Dem Beispiel von Ex-Teamkollege Jason Kidd, der nun die Brooklyn Nets trainiert, will der 36-Jährige jedoch nicht folgen:

"Ich glaube nicht, dass ich jemals ein Mannschaftstrainer werde. Ich habe bei Jason Kidd gesehen, wie er an Spielzügen und vorausschauendem Spiel interessiert ist. Mich interessiert das nicht. Es ist mir egal, wie man mir den Ball gibt. Ich brauche einfach nur den Ball."

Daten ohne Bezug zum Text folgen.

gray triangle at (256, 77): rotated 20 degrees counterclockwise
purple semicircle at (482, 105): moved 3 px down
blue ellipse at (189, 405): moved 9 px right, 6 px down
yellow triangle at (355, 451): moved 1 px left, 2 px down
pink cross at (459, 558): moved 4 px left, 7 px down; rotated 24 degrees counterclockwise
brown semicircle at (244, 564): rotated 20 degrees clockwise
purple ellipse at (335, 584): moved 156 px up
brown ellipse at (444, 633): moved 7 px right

Nowitzki ist sich sicher, "dass ich, falls ich einmal Trainer werde, die Sachen mache, die Holger mit mir gemacht hat. Auch die Art des Trainings von Tim Grugrich im Meisterjahr, als er die jungen Spieler jede Nacht trainiert hat, kann ich mir vorstellen. Wir müssen einfach abwarten."

Grugrich war in der Meistersaison 2010/2011 als Assistenztrainer und Berater der Mavericks tätig.

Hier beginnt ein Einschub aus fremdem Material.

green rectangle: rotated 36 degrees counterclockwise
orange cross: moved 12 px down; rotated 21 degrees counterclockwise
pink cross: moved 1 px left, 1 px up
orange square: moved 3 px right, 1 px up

In der NBA ist es durchaus üblich, dass frühere Star-Basketballer aktuelle Spieler individuell trainieren. So übt Dwyane Wade von Vize-Meister Miami Heat) mit Tim Grover. Kobe Bryant von den L.A. Lakers arbeitete zeitweise mit Mike Procopio zusammen.

Nach seinem Karriereende will Nowitzki dem Basketball auf jeden Fall erhalten bleiben:

"Basketball hat mir in meiner Karriere so viel gegeben, dass ich sicher bin, dass ich nicht einfach aufhören kann und nichts mehr mit Basketball am Hut haben werde."

Basketball sei definitiv das Größte in seinem Leben gewesen. Bis zu seiner Hochzeit und der Geburt seines Kindes habe sein Leben nur aus dem Sport bestanden.